5. Archie #50 (1951) 
There's some kind of joke on the cover, but who cares. This is my all-time second-favorite image of Betty. Look at the way her skirt, falling off the edge of the couch, makes her look like she's melting. And I won't even go into the counterintuitive things her torso is doing. I should probably shut up now.
6. Hulk #161 (1973)
I really like monsters, and Hulk in the '70s used to battle some cool ones, usually by fist pummeling or by picking one up by his feet and hurling him like a hammer. But none of those fights were as visceral as this one, with the Beast (looking larger than usual) wrapped around the Hulk like a constrictor. Frankly, Beast doesn't have a chance and that man's going to die, but the background is completely superfluous here, and teh two figures are all that matter. This one image is probably the best fight scene of the '70s.
7. Fear #20 (1974)
I once got into a controversy over the cover, and whether Gil Kane penciled it or not; I said he did,
samgrrrl looked it up and said he didn't, and I felt the fool. Well, comics.org says he did, so I am now vindicated.
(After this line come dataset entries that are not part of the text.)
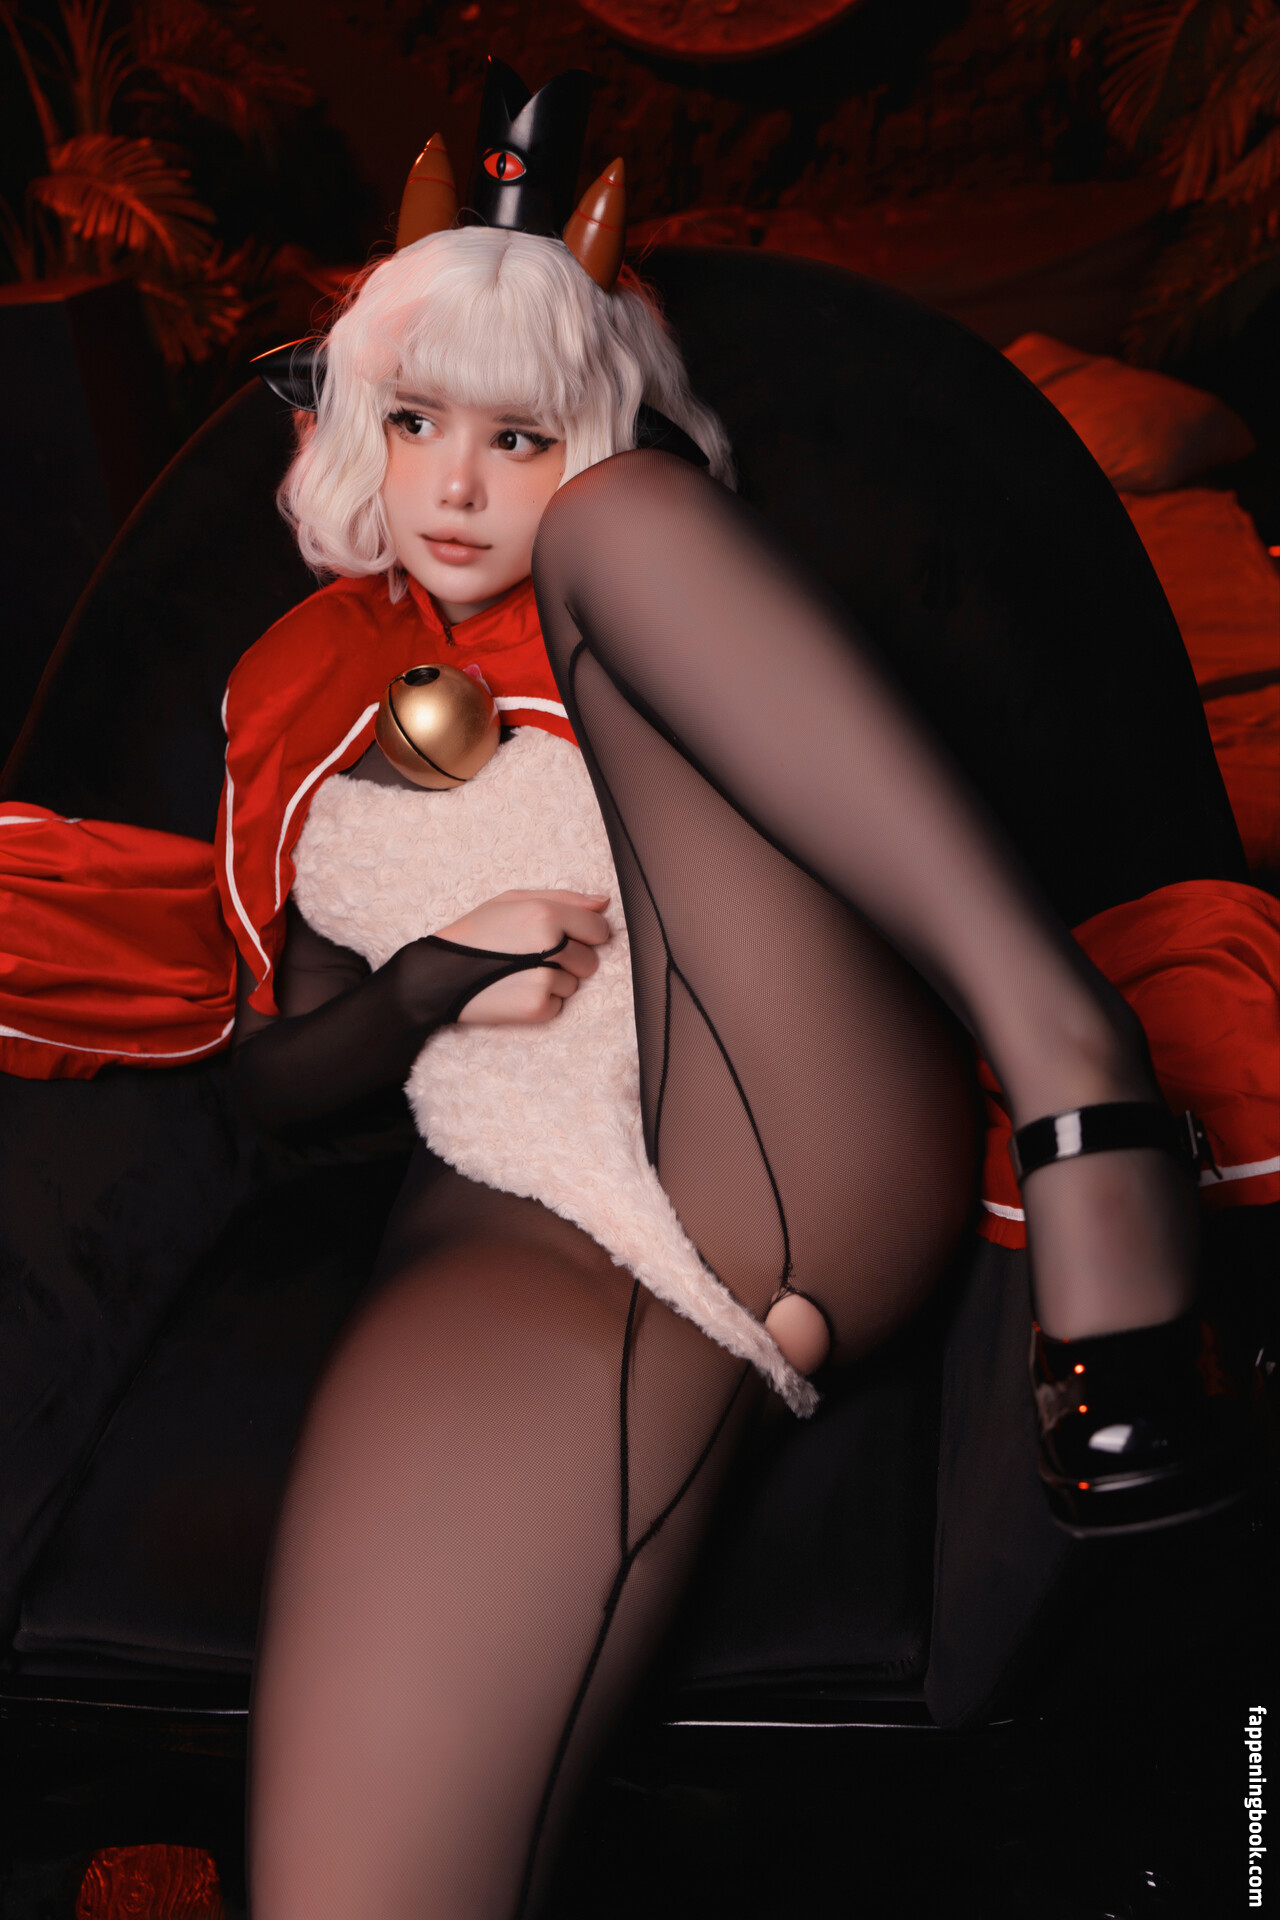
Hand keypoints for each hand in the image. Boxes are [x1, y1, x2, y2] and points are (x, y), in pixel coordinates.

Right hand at [441, 889, 609, 1025]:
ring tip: (519, 973)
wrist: (440, 974)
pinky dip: (542, 1002)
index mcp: (547, 913)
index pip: (599, 929)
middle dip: (570, 961)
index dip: (586, 935)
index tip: (565, 939)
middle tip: (533, 957)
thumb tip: (604, 902)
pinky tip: (514, 990)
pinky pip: (558, 1005)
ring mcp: (545, 978)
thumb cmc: (477, 931)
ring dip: (554, 982)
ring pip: (575, 984)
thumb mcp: (513, 900)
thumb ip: (564, 897)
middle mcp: (551, 945)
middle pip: (590, 961)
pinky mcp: (537, 1007)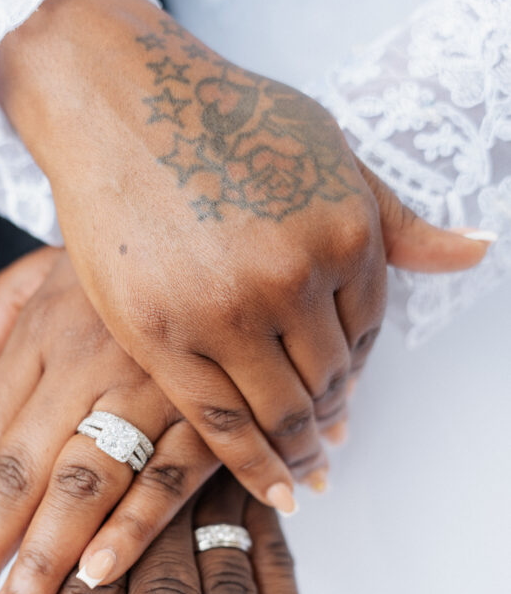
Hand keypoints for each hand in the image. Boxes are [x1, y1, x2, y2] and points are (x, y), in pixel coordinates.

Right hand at [0, 0, 490, 509]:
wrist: (118, 105)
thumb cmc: (223, 120)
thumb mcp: (329, 151)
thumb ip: (398, 218)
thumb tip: (475, 250)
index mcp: (344, 231)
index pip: (368, 332)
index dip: (359, 371)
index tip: (347, 395)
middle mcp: (292, 276)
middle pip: (329, 379)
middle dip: (332, 415)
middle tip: (328, 443)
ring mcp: (225, 311)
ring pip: (282, 411)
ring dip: (300, 449)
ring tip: (307, 473)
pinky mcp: (162, 337)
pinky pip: (222, 423)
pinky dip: (256, 466)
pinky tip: (279, 489)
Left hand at [0, 249, 221, 593]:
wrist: (222, 194)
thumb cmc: (132, 249)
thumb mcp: (55, 265)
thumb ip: (4, 319)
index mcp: (43, 337)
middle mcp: (84, 361)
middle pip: (19, 472)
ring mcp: (148, 382)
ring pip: (82, 483)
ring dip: (43, 559)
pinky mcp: (209, 403)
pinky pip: (170, 472)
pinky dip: (136, 526)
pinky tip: (97, 575)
Anyway, this is just the King Kong shot with a vampire instead of an ape, which I admit should be a step down, but the vampire's body language is so expressive: he's simultaneously balancing on a narrow ledge and recoiling (hisssss) from a spotlight, while holding the girl in such a way that he might be threatening to drop her and may just be cradling her. I read this issue, and I don't think this scene appears in it, so I don't actually know what's supposed to be going on, dropping or cradling. "Is he man or monster or both?" Wow, Marvel really was running out of ideas by 1974.
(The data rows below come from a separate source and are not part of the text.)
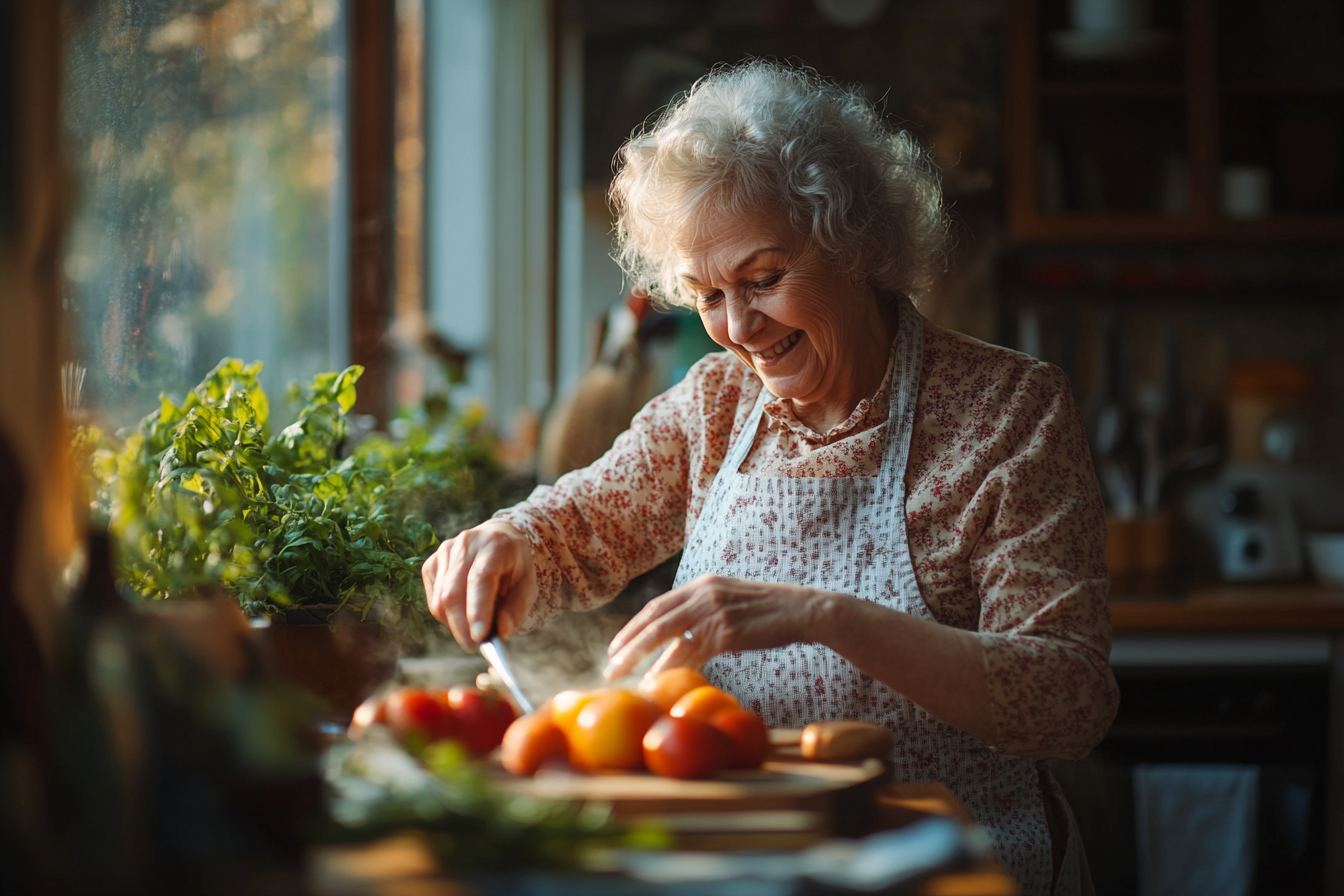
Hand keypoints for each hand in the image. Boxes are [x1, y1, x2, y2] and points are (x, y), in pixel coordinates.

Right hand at [421, 521, 537, 649]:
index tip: (480, 637)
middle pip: (454, 592)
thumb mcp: (528, 585)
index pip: (480, 578)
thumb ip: (517, 608)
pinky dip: (447, 616)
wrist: (498, 540)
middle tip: (474, 646)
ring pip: (440, 600)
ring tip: (474, 627)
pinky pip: (434, 600)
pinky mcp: (431, 564)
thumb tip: (501, 632)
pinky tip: (463, 612)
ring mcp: (445, 552)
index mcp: (495, 544)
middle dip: (462, 626)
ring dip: (455, 623)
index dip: (478, 609)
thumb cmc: (514, 567)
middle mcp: (466, 544)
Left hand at [603, 574, 828, 680]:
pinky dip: (671, 668)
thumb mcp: (730, 602)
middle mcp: (703, 594)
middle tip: (610, 665)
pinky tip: (658, 682)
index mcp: (701, 584)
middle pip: (654, 620)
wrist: (802, 610)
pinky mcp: (728, 632)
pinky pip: (692, 652)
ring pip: (667, 636)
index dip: (634, 627)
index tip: (616, 646)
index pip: (657, 606)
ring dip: (641, 658)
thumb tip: (678, 640)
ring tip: (624, 677)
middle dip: (628, 644)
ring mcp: (715, 612)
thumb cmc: (768, 612)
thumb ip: (703, 614)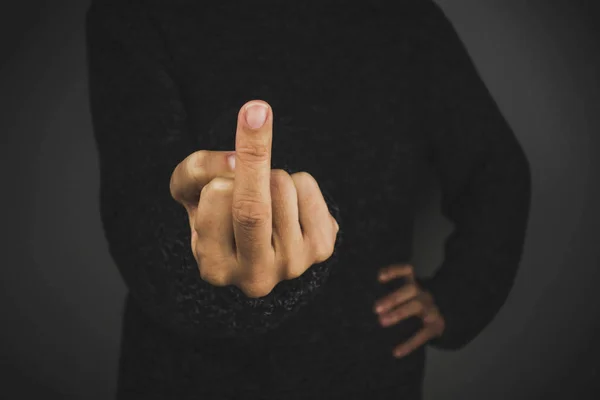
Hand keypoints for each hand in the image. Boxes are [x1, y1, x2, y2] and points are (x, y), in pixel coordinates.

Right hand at [170, 100, 339, 297]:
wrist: (264, 245)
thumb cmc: (220, 215)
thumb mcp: (191, 192)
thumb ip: (196, 171)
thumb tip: (238, 161)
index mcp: (216, 269)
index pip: (215, 206)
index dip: (217, 180)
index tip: (220, 178)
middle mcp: (256, 277)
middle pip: (253, 209)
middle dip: (253, 155)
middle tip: (256, 110)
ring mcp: (294, 264)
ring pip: (281, 187)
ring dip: (270, 176)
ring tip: (265, 199)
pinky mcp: (323, 246)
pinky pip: (307, 186)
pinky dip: (296, 181)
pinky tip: (288, 204)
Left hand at [373, 264, 444, 357]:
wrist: (444, 319)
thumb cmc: (414, 306)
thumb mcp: (407, 298)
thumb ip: (390, 297)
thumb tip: (360, 302)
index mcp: (414, 285)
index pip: (407, 271)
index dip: (395, 271)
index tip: (379, 277)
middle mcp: (423, 294)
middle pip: (411, 289)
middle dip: (393, 297)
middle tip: (375, 308)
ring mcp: (431, 309)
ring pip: (416, 306)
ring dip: (399, 312)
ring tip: (381, 321)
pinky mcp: (435, 327)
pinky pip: (423, 334)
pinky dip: (409, 344)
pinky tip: (396, 352)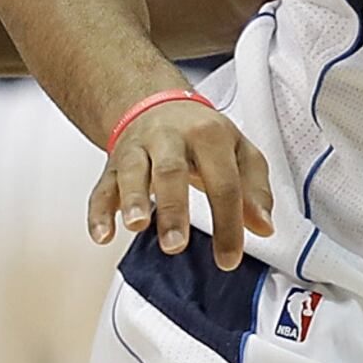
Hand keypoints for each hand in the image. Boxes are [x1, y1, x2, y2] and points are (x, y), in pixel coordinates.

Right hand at [88, 96, 274, 269]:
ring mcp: (137, 150)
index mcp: (209, 135)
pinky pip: (101, 187)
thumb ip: (255, 189)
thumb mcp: (240, 152)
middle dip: (173, 209)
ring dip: (132, 200)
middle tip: (176, 245)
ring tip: (137, 226)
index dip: (227, 223)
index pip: (223, 182)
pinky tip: (102, 235)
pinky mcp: (112, 165)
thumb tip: (264, 226)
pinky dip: (98, 212)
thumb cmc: (203, 135)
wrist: (157, 103)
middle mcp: (170, 139)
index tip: (228, 259)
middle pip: (171, 171)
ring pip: (132, 172)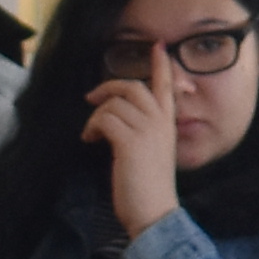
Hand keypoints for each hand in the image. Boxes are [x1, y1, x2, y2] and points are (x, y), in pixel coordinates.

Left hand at [85, 71, 178, 238]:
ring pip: (114, 104)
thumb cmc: (149, 188)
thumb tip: (116, 120)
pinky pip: (104, 119)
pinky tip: (90, 140)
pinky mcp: (129, 142)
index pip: (166, 87)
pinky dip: (92, 128)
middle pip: (132, 87)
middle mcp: (159, 122)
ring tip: (91, 134)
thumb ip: (142, 133)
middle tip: (92, 98)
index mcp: (167, 124)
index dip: (160, 65)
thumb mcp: (151, 153)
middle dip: (108, 88)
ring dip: (96, 116)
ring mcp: (146, 130)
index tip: (157, 46)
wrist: (154, 212)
8. Archie's Girls Betty and Veronica #53 (1960)
Oh, I dig this scene, all right. The punctum here is not Veronica on the throne but rather Betty's ponytail which, you will perceive, is inked with a beautiful thick tapering line, with finer lines for the details.
9. Richie Rich Profits #1 (1974)
I went and found this issue, and the story is pretty innocuous, but the cover is a delight. Richie's implication that Mr. Rich is not the first victim of Monster Cola, and the fact that Mr. Rich was apparently relaxing with a nice soda in a vault stocked with money, are both pretty funny, but the best part is the monster himself, still dressed to the nines, his face a rictus of hate, seizing his throat in an attempt to choke himself before he swallows more of this horrible substance. Also, it looks like Richie Rich is about to die.
10. Pep #157 (1962)
This cover is factually inaccurate, as this is not what Venus actually looks like, but hey, it's only a comic. What I like about this cover is Jughead cringing away from physical contact even though he's hermetically sealed in a space suit. Also the flying Venusian girls.
Now other people should make their own lists.